(Stored data)
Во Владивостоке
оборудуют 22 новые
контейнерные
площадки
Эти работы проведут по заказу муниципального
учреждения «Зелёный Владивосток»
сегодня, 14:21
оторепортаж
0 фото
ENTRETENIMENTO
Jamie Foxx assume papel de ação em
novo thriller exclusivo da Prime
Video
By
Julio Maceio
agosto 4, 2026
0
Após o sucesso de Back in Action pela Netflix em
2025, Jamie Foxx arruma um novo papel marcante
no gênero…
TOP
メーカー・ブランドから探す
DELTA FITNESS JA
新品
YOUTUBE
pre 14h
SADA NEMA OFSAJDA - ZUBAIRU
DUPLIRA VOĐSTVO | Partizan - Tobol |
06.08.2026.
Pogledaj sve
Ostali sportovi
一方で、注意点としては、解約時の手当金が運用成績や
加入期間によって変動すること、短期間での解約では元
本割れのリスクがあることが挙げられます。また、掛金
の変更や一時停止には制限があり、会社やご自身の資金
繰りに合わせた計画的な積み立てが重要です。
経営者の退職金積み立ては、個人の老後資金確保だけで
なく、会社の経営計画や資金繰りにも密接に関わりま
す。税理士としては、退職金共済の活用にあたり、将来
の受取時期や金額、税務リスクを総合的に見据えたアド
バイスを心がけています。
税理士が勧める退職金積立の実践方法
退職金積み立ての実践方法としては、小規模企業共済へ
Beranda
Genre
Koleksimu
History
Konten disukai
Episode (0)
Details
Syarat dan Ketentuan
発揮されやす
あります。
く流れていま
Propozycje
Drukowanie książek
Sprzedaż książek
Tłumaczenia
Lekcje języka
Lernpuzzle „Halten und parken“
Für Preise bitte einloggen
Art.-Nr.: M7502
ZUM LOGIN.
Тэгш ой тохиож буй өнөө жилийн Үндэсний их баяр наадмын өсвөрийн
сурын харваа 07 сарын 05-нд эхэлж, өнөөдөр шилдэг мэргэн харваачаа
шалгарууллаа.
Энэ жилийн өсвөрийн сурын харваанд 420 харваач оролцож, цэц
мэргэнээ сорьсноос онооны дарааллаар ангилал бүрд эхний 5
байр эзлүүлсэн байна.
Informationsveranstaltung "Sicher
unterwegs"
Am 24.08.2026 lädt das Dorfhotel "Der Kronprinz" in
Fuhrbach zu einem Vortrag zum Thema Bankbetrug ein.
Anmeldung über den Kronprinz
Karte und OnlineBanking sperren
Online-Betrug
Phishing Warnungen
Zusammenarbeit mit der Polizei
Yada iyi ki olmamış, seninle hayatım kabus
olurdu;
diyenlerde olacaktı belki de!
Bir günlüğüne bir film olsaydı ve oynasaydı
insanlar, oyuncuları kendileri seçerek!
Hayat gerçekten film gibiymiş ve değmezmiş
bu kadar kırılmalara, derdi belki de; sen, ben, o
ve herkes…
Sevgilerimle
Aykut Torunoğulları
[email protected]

[What is expected] Your answer must contain every line of the records, exactly.

[Written reply]
Во Владивостоке
оборудуют 22 новые
контейнерные
площадки
Эти работы проведут по заказу муниципального
учреждения «Зелёный Владивосток»
сегодня, 14:21
оторепортаж
0 фото
ENTRETENIMENTO
Jamie Foxx assume papel de ação em
novo thriller exclusivo da Prime
Video
By
Julio Maceio
agosto 4, 2026
0
Após o sucesso de Back in Action pela Netflix em
2025, Jamie Foxx arruma um novo papel marcante
no gênero…
TOP
メーカー・ブランドから探す
DELTA FITNESS JA
新品
YOUTUBE
pre 14h
SADA NEMA OFSAJDA - ZUBAIRU
DUPLIRA VOĐSTVO | Partizan - Tobol |
06.08.2026.
Pogledaj sve
Ostali sportovi
一方で、注意点としては、解約時の手当金が運用成績や
加入期間によって変動すること、短期間での解約では元
本割れのリスクがあることが挙げられます。また、掛金
の変更や一時停止には制限があり、会社やご自身の資金
繰りに合わせた計画的な積み立てが重要です。
経営者の退職金積み立ては、個人の老後資金確保だけで
なく、会社の経営計画や資金繰りにも密接に関わりま
す。税理士としては、退職金共済の活用にあたり、将来
の受取時期や金額、税務リスクを総合的に見据えたアド
バイスを心がけています。
税理士が勧める退職金積立の実践方法
退職金積み立ての実践方法としては、小規模企業共済へ
Beranda
Genre
Koleksimu
History
Konten disukai
Episode (0)
Details
Syarat dan Ketentuan
発揮されやす
あります。
く流れていま
Propozycje
Drukowanie książek
Sprzedaż książek
Tłumaczenia
Lekcje języka
Lernpuzzle „Halten und parken“
Für Preise bitte einloggen
Art.-Nr.: M7502
ZUM LOGIN.
Тэгш ой тохиож буй өнөө жилийн Үндэсний их баяр наадмын өсвөрийн
сурын харваа 07 сарын 05-нд эхэлж, өнөөдөр шилдэг мэргэн харваачаа
шалгарууллаа.
Энэ жилийн өсвөрийн сурын харваанд 420 харваач оролцож, цэц
мэргэнээ сорьсноос онооны дарааллаар ангилал бүрд эхний 5
байр эзлүүлсэн байна.
Informationsveranstaltung "Sicher
unterwegs"
Am 24.08.2026 lädt das Dorfhotel "Der Kronprinz" in
Fuhrbach zu einem Vortrag zum Thema Bankbetrug ein.
Anmeldung über den Kronprinz
Karte und OnlineBanking sperren
Online-Betrug
Phishing Warnungen
Zusammenarbeit mit der Polizei
Yada iyi ki olmamış, seninle hayatım kabus
olurdu;
diyenlerde olacaktı belki de!
Bir günlüğüne bir film olsaydı ve oynasaydı
insanlar, oyuncuları kendileri seçerek!
Hayat gerçekten film gibiymiş ve değmezmiş
bu kadar kırılmalara, derdi belki de; sen, ben, o
ve herkes…
Sevgilerimle
Aykut Torunoğulları
[email protected]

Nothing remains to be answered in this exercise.